**Text extracted page by page:**
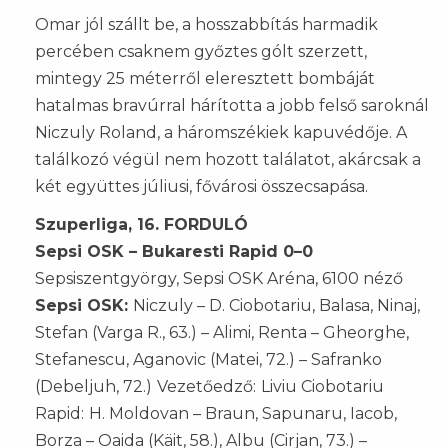
Omar jól szállt be, a hosszabbítás harmadik
percében csaknem győztes gólt szerzett,
mintegy 25 méterről eleresztett bombáját
hatalmas bravúrral hárította a jobb felső saroknál
Niczuly Roland, a háromszékiek kapuvédője. A
találkozó végül nem hozott találatot, akárcsak a
két együttes júliusi, fővárosi összecsapása.
Szuperliga, 16. FORDULÓ
Sepsi OSK – Bukaresti Rapid 0–0
Sepsiszentgyörgy, Sepsi OSK Aréna, 6100 néző
Sepsi OSK:
Niczuly – D. Ciobotariu, Balasa, Ninaj,
Stefan (Varga R., 63.) – Alimi, Renta – Gheorghe,
Stefanescu, Aganovic (Matei, 72.) – Safranko
(Debeljuh, 72.)
Vezetőedző:
Liviu Ciobotariu
Rapid:
H. Moldovan – Braun, Sapunaru, Iacob,
Borza – Oaida (Käit, 58.), Albu (Cirjan, 73.) –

**TASK REQUIREMENTS:**
Locate each line in the items that contains the string "Ciobotariu", and copy those lines.

**REPLY TO THE TASK:**
Niczuly – D. Ciobotariu, Balasa, Ninaj,
Liviu Ciobotariu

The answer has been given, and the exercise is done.